While some patients notify their own partners and refer them for testing, studies have shown that this does not happen most of the time. There may be well-founded fears of rejection by the partner, or even fears of physical abuse. Frequently, partners have been anonymous or have moved on and been lost to follow-up, so that a patient cannot reach them even if he or she wants to; but with enough information on where the partners "hang out" and their descriptions, public health staff may be able to locate and notify them.

If performed effectively, partner services can help stop HIV transmission. If an exposed partner tests negative for HIV and is lucky enough not to have already been infected, precautions can be taken to avoid infection. If the partner tests positive, he or she can be promptly directed to medical care and follow-up, and assisted in not infecting anyone further. Thus, the chain of infections can be interrupted.

SB 422 is expected to be a step toward better communication between physicians and local public health staff about HIV exposures, and an advance in efforts to stop HIV transmission. This is part of the mission of Beyond AIDS.

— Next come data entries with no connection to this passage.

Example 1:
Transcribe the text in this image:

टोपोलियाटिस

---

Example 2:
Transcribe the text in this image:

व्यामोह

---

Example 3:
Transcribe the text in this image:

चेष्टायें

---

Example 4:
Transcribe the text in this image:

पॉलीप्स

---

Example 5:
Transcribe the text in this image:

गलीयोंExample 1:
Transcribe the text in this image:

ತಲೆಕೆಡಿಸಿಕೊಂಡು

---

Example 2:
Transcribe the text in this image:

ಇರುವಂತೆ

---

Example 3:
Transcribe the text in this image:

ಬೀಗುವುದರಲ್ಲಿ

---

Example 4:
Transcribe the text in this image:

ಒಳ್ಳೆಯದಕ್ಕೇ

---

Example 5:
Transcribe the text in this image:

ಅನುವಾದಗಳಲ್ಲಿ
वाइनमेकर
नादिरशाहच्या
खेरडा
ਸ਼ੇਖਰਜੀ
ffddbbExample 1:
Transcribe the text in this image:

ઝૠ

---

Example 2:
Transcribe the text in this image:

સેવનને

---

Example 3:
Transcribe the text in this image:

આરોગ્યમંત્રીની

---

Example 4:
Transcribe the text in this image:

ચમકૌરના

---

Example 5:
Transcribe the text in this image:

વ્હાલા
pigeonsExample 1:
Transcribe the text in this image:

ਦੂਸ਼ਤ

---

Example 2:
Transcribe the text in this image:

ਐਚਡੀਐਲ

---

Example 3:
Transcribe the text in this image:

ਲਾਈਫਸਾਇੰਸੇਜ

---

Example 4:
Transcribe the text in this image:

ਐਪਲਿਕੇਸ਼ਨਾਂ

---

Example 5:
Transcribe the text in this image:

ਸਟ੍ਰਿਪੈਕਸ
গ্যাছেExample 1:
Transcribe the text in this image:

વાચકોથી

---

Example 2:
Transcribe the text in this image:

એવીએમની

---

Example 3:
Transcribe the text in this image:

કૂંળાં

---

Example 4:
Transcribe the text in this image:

The bill as passed was somewhat of a compromise. Several additional provisions proposed by Beyond AIDS were opposed by the American Civil Liberties Union and could have resulted in the bill's defeat, so they were not included. Among these were expanding the bill to include nurse practitioners and physician assistants as well as physicians, and to permit the bill to also deal with exposures to blood or other infectious substances of infected persons other than needle sharing, as in trauma situations or surgical accidents. Beyond AIDS also wished to eliminate the need for written consent by the patient for referrals to public health, since all cases should have already been reported to public health and thus should not be new disclosures of the patient's infected status. Beyond AIDS will evaluate whether there is sufficient political support for an expanded bill in 2012.

Beyond AIDS President Ron Hattis has expressed the organization's appreciation and recognition to Stan DiOrio, Senator Wright's tireless Legislative Director, without whom the new law could never have become a reality. This is the fourth bill related to HIV prevention that Roderick Wright has introduced for Beyond AIDS (earlier as an Assembly Member, and now as a Senator), and the second one signed into law. The California Academy of Preventive Medicine, Infectious Disease Association of California, AIDS Healthcare Foundation, and California Medical Association provided supporting letters and testimony.